[What is needed] Number every line of the listing below in order, leaving out the blank lines.

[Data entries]
>> Start

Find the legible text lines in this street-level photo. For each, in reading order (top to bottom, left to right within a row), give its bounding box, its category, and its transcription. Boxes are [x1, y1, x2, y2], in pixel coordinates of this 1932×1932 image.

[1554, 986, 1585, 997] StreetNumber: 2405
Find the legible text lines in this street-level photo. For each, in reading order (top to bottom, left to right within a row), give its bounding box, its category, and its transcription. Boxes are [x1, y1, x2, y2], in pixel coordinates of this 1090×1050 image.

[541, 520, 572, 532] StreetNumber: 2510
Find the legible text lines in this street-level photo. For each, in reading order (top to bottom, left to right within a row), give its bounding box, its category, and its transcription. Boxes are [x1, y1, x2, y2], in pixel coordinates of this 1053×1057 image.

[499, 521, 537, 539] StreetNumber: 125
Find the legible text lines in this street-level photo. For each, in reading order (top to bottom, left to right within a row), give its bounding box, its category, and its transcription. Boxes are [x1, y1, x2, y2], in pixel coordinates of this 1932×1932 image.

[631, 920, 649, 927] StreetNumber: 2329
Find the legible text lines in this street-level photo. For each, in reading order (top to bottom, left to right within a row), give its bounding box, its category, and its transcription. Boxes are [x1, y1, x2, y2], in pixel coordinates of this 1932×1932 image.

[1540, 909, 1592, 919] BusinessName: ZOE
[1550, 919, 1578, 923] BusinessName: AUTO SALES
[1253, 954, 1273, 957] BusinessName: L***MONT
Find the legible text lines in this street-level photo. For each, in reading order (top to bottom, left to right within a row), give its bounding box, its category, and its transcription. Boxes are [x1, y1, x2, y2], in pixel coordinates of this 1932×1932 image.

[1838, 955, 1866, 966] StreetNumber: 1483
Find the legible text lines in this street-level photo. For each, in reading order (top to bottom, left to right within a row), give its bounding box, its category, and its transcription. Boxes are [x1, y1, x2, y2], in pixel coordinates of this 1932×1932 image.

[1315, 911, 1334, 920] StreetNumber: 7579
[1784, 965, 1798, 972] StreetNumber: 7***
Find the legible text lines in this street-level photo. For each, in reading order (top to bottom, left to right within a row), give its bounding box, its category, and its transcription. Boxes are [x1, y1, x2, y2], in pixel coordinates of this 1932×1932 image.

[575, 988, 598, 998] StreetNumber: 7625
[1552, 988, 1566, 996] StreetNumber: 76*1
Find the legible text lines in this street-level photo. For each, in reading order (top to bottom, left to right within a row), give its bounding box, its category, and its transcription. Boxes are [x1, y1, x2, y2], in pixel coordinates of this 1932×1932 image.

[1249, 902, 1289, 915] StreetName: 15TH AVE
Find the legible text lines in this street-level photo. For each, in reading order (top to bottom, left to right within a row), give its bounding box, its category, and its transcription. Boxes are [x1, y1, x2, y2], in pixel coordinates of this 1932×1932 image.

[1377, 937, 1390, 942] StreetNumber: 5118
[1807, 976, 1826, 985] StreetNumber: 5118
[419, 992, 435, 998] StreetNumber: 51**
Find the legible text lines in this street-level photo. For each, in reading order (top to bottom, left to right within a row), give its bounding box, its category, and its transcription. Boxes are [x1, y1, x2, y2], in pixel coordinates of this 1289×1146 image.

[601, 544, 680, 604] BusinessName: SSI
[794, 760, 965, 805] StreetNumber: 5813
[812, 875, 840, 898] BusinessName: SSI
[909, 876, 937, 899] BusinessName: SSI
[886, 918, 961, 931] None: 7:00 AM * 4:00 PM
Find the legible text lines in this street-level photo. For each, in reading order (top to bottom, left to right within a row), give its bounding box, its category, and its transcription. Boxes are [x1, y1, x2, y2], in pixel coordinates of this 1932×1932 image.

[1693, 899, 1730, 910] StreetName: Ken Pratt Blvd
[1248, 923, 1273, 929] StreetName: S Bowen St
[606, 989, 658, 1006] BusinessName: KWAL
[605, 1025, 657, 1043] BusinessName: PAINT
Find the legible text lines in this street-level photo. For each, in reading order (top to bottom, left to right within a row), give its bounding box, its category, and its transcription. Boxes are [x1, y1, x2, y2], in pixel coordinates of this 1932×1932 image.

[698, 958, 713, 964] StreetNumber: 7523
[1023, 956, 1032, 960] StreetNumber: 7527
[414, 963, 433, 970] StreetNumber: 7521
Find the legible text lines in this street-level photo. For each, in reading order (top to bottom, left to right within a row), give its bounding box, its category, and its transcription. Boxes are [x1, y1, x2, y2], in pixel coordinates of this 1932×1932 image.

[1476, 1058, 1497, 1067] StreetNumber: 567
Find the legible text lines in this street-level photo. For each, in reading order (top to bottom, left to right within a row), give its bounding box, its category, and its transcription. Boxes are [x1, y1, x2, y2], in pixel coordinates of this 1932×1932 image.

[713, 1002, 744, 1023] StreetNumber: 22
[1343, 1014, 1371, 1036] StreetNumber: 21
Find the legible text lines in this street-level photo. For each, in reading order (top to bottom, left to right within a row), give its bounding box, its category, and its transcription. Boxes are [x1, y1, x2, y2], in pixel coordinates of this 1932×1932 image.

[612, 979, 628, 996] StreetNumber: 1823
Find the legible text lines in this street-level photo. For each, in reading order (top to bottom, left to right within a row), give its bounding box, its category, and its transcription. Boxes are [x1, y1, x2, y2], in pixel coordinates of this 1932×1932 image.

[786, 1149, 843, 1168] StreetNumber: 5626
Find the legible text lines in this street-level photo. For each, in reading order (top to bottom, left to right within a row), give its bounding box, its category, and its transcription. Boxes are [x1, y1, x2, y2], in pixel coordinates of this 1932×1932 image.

>> End

[Output of the exercise]
1. Find the legible text lines in this street-level photo. For each, in reading order (top to bottom, left to right within a row), give its bounding box, its category, and its transcription. Boxes are [x1, y1, x2, y2], in pixel coordinates of this 1932×1932 image.
2. [1554, 986, 1585, 997] StreetNumber: 2405
3. Find the legible text lines in this street-level photo. For each, in reading order (top to bottom, left to right within a row), give its bounding box, its category, and its transcription. Boxes are [x1, y1, x2, y2], in pixel coordinates of this 1090×1050 image.
4. [541, 520, 572, 532] StreetNumber: 2510
5. Find the legible text lines in this street-level photo. For each, in reading order (top to bottom, left to right within a row), give its bounding box, its category, and its transcription. Boxes are [x1, y1, x2, y2], in pixel coordinates of this 1053×1057 image.
6. [499, 521, 537, 539] StreetNumber: 125
7. Find the legible text lines in this street-level photo. For each, in reading order (top to bottom, left to right within a row), give its bounding box, its category, and its transcription. Boxes are [x1, y1, x2, y2], in pixel coordinates of this 1932×1932 image.
8. [631, 920, 649, 927] StreetNumber: 2329
9. Find the legible text lines in this street-level photo. For each, in reading order (top to bottom, left to right within a row), give its bounding box, its category, and its transcription. Boxes are [x1, y1, x2, y2], in pixel coordinates of this 1932×1932 image.
10. [1540, 909, 1592, 919] BusinessName: ZOE
11. [1550, 919, 1578, 923] BusinessName: AUTO SALES
12. [1253, 954, 1273, 957] BusinessName: L***MONT
13. Find the legible text lines in this street-level photo. For each, in reading order (top to bottom, left to right within a row), give its bounding box, its category, and its transcription. Boxes are [x1, y1, x2, y2], in pixel coordinates of this 1932×1932 image.
14. [1838, 955, 1866, 966] StreetNumber: 1483
15. Find the legible text lines in this street-level photo. For each, in reading order (top to bottom, left to right within a row), give its bounding box, its category, and its transcription. Boxes are [x1, y1, x2, y2], in pixel coordinates of this 1932×1932 image.
16. [1315, 911, 1334, 920] StreetNumber: 7579
17. [1784, 965, 1798, 972] StreetNumber: 7***
18. Find the legible text lines in this street-level photo. For each, in reading order (top to bottom, left to right within a row), give its bounding box, its category, and its transcription. Boxes are [x1, y1, x2, y2], in pixel coordinates of this 1932×1932 image.
19. [575, 988, 598, 998] StreetNumber: 7625
20. [1552, 988, 1566, 996] StreetNumber: 76*1
21. Find the legible text lines in this street-level photo. For each, in reading order (top to bottom, left to right within a row), give its bounding box, its category, and its transcription. Boxes are [x1, y1, x2, y2], in pixel coordinates of this 1932×1932 image.
22. [1249, 902, 1289, 915] StreetName: 15TH AVE
23. Find the legible text lines in this street-level photo. For each, in reading order (top to bottom, left to right within a row), give its bounding box, its category, and its transcription. Boxes are [x1, y1, x2, y2], in pixel coordinates of this 1932×1932 image.
24. [1377, 937, 1390, 942] StreetNumber: 5118
25. [1807, 976, 1826, 985] StreetNumber: 5118
26. [419, 992, 435, 998] StreetNumber: 51**
27. Find the legible text lines in this street-level photo. For each, in reading order (top to bottom, left to right within a row), give its bounding box, its category, and its transcription. Boxes are [x1, y1, x2, y2], in pixel coordinates of this 1289×1146 image.
28. [601, 544, 680, 604] BusinessName: SSI
29. [794, 760, 965, 805] StreetNumber: 5813
30. [812, 875, 840, 898] BusinessName: SSI
31. [909, 876, 937, 899] BusinessName: SSI
32. [886, 918, 961, 931] None: 7:00 AM * 4:00 PM
33. Find the legible text lines in this street-level photo. For each, in reading order (top to bottom, left to right within a row), give its bounding box, its category, and its transcription. Boxes are [x1, y1, x2, y2], in pixel coordinates of this 1932×1932 image.
34. [1693, 899, 1730, 910] StreetName: Ken Pratt Blvd
35. [1248, 923, 1273, 929] StreetName: S Bowen St
36. [606, 989, 658, 1006] BusinessName: KWAL
37. [605, 1025, 657, 1043] BusinessName: PAINT
38. Find the legible text lines in this street-level photo. For each, in reading order (top to bottom, left to right within a row), give its bounding box, its category, and its transcription. Boxes are [x1, y1, x2, y2], in pixel coordinates of this 1932×1932 image.
39. [698, 958, 713, 964] StreetNumber: 7523
40. [1023, 956, 1032, 960] StreetNumber: 7527
41. [414, 963, 433, 970] StreetNumber: 7521
42. Find the legible text lines in this street-level photo. For each, in reading order (top to bottom, left to right within a row), give its bounding box, its category, and its transcription. Boxes are [x1, y1, x2, y2], in pixel coordinates of this 1932×1932 image.
43. [1476, 1058, 1497, 1067] StreetNumber: 567
44. Find the legible text lines in this street-level photo. For each, in reading order (top to bottom, left to right within a row), give its bounding box, its category, and its transcription. Boxes are [x1, y1, x2, y2], in pixel coordinates of this 1932×1932 image.
45. [713, 1002, 744, 1023] StreetNumber: 22
46. [1343, 1014, 1371, 1036] StreetNumber: 21
47. Find the legible text lines in this street-level photo. For each, in reading order (top to bottom, left to right within a row), give its bounding box, its category, and its transcription. Boxes are [x1, y1, x2, y2], in pixel coordinates of this 1932×1932 image.
48. [612, 979, 628, 996] StreetNumber: 1823
49. Find the legible text lines in this street-level photo. For each, in reading order (top to bottom, left to right within a row), give its bounding box, its category, and its transcription. Boxes are [x1, y1, x2, y2], in pixel coordinates of this 1932×1932 image.
50. [786, 1149, 843, 1168] StreetNumber: 5626
51. Find the legible text lines in this street-level photo. For each, in reading order (top to bottom, left to right within a row), give its bounding box, its category, and its transcription. Boxes are [x1, y1, x2, y2], in pixel coordinates of this 1932×1932 image.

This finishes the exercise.